Verdichtung findet in Langengeisling verstärkt statt. Bauen im nördlichen Stadtteil Erdings ist beliebt. Eine Zunahme des Verkehrs ist freilich die Folge. Foto: Hans W. Seeholzer

Auch das erzeugt Verkehr: Enormer Baudruck in Langengeisling

Langengeisling - Im Streit um die Nordumfahrung beklagen die Mitglieder der Langengeislinger Bürgerinitiative, in eine Verkehrslawine zu geraten. Bürgermeister Max Gotz erwidert, dass diese Blechschlange zu einem Gutteil hausgemacht sei. Der Baudruck dort sei enorm.

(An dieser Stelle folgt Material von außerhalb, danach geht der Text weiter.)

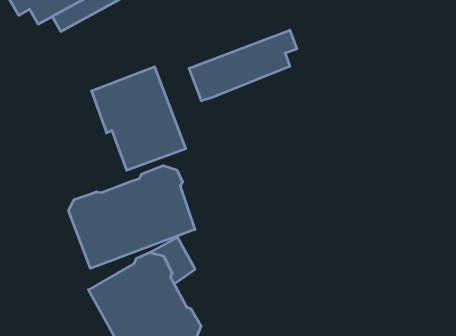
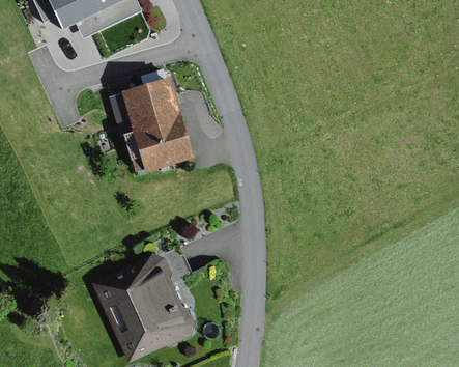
building: [189,30,297,101] -> none
building: [69,166,195,268] -> none

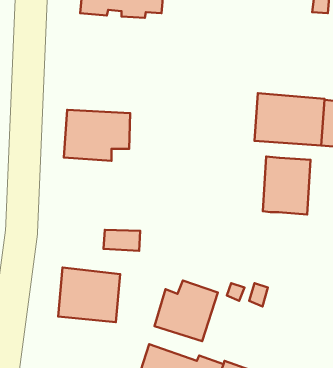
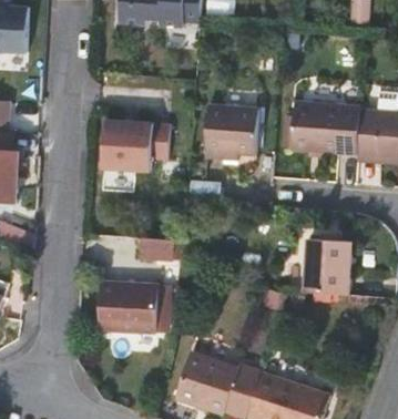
building: none -> [202,105,258,159]
building: [263,157,311,214] -> [304,236,351,294]
building: [154,280,218,341] -> none

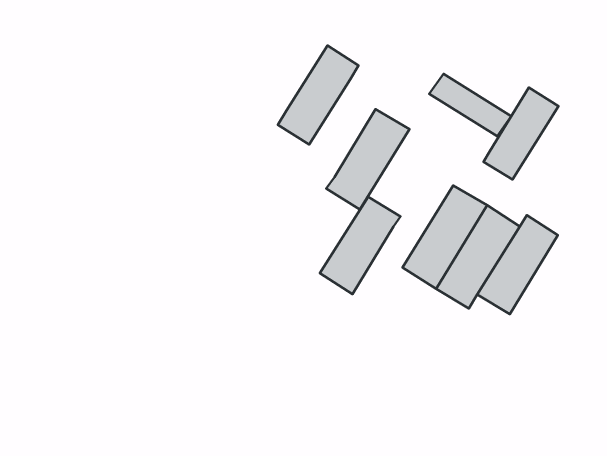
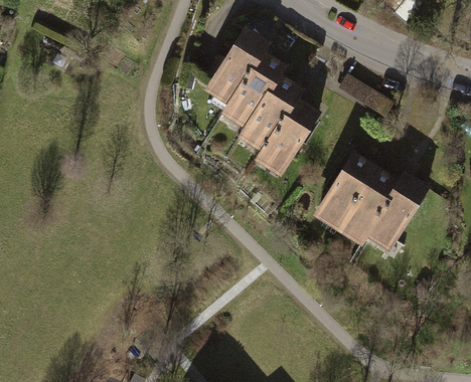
building: none -> [207,28,269,101]
building: [483,88,558,179] -> none
building: [320,197,401,294] -> [245,78,302,148]

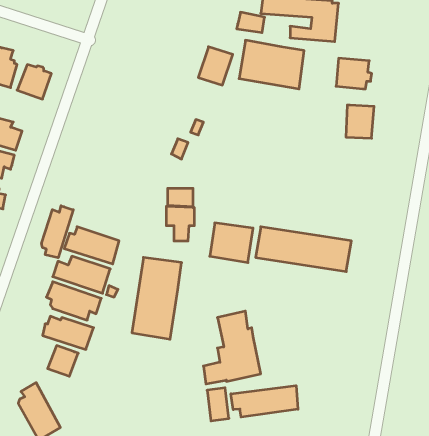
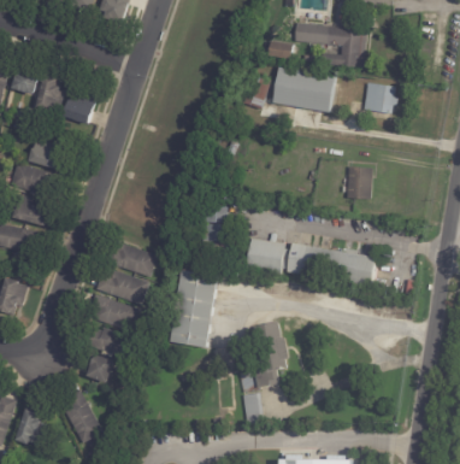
building: [346,105,374,138] -> [346,168,372,199]
building: [42,206,73,258] -> none
building: [231,386,298,417] -> none

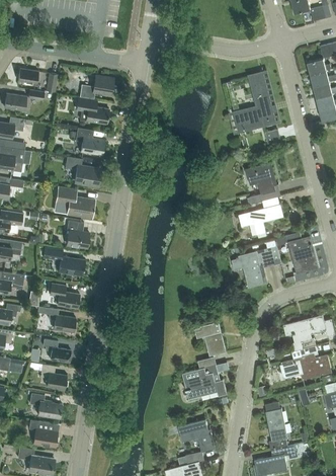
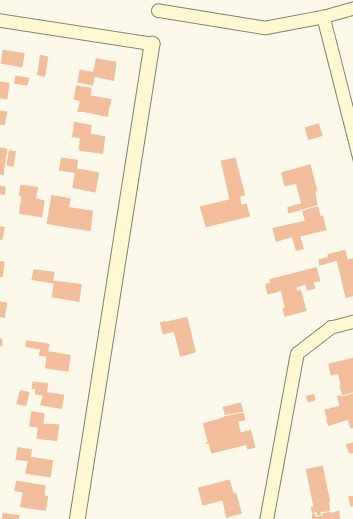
building: [233,73,275,131] -> [199,157,251,228]
building: [66,221,88,248] -> [18,184,45,218]
building: [49,284,78,308] -> none
building: [193,322,225,355] -> [158,316,197,357]

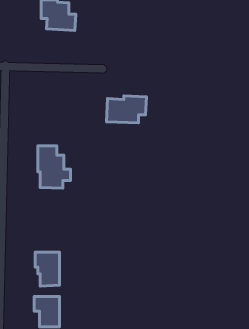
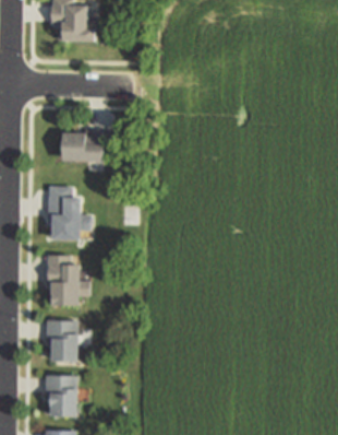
building: [107,96,146,123] -> [63,127,113,161]
building: none -> [47,254,76,305]

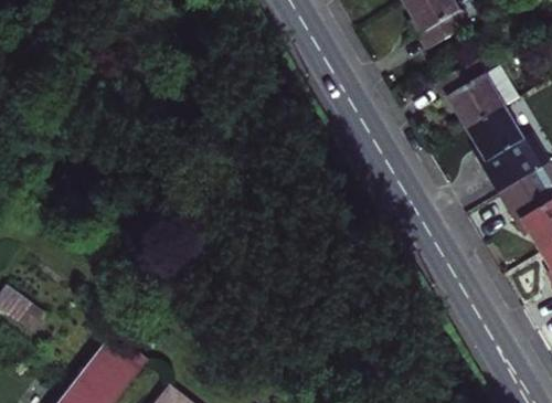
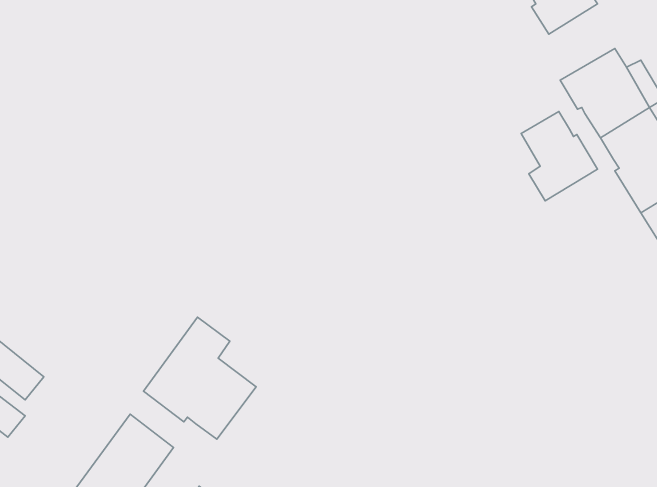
building: none -> [521,111,597,201]
building: none -> [143,317,256,439]

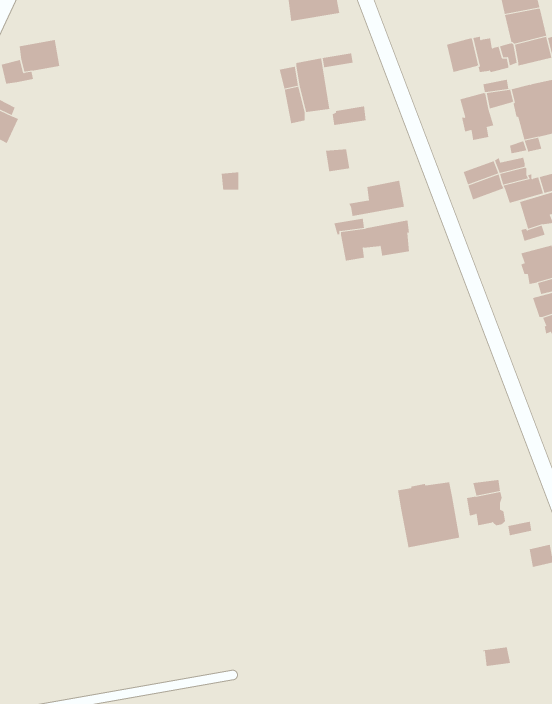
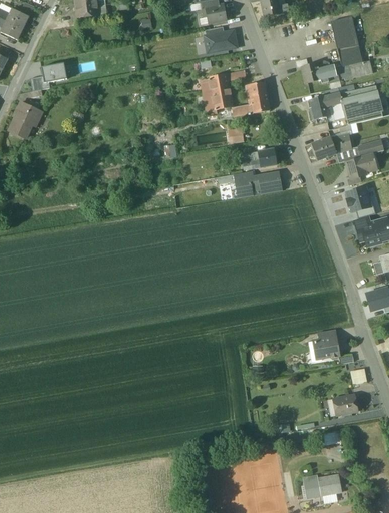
building: none -> [248,82,269,112]
building: [397,482,460,548] -> none
building: none -> [332,394,357,416]

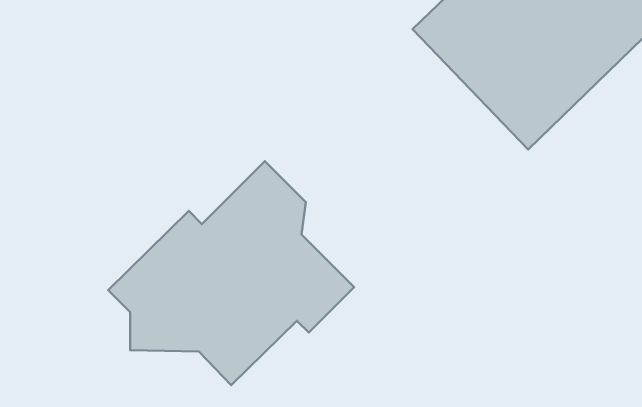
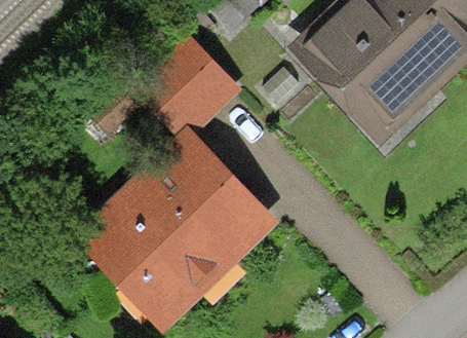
building: none -> [140,39,233,133]

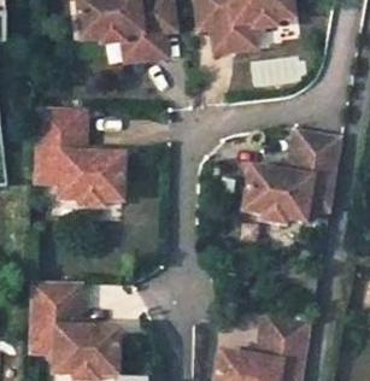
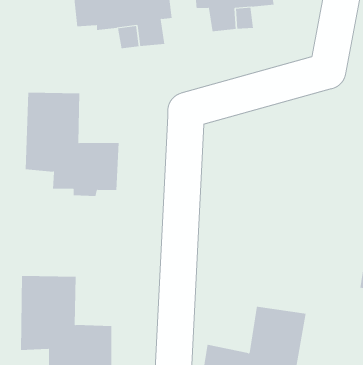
building: [241,128,341,229] -> none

Dass Erding wächst, ist kein Geheimnis. Die Bevölkerungszahl soll von heute 36 000 auf rund 40 000 im Jahr 2025 zunehmen. Im Gespräch mit unserer Zeitung verdeutlicht Bürgermeister Max Gotz: „Dieses Wachstum findet auch in Langengeisling statt.“ Seinem Bauamt lägen „deutlich über 100 Bauanträge und -voranfragen vor“. Während etwa in Altenerding größere Freiflächen mit Wohnungsbau überplant werden, etwa im Thermengarten in Altenerding, rund um den ehemaligen Poststadl an der Taufkirchener Kreuzung sowie an der Haager Straße, findet in Langengeisling gegenwärtig eine enorme Verdichtung statt. „Wir haben zahlreiche Bereiche, die umbaut sind, und in denen nun verstärkt Wohnungsneu- oder -ausbau stattfindet“, so Gotz, der auch daran erinnert, „dass es sich größtenteils um Flächen handelt, die von Langengeislingern zur Bebauung verkauft wurden“. Der Stadtchef betont, dass er das nicht kritisiere, „aber jedem muss klar sein, dass jedes neue Haus Fläche versiegelt und Individualverkehr auslöst. Größere Vorhaben mit jeweils mehreren Häusern sind unter anderem an der Pfarrer-Kerer-, Wartenberger- sowie Jakob-Kaindl-Straße geplant - und zum Teil bereits genehmigt. In direkter Nachbarschaft zum neuen Kindergarten sind 14 bis 16 Häuser vorgesehen.

Die Bürgerinitiative „Nordumfahrung - so nicht“ hält dagegen an ihrer Kritik an der ED 99 fest. Die Initiatoren rechnen mit insgesamt 27 000 Fahrzeugen pro Tag, wenn die Umfahrung gebaut ist. Derzeit seien es rund 11 000. Die BI bezweifelt, dass die Alte Römerstraße durch die ED 99 entlastet werde. Im Faltblatt der BI heißt es dazu: „Es gibt bis heute keine verbindlichen Planungen für die Nordanbindung.“ Bürgermeister Max Gotz sagt dazu: „Die ist im Bebauungsplan für das neue Bahnhofsareal enthalten.“

Das Hauptargument der Geislinger ist jedoch der befürchtete Verlust schützenswerter Natur und wichtiger Naherholungsflächen. Die BI wehrt sich dagegen, von Straßen regelrecht in den Würgegriff genommen zu werden.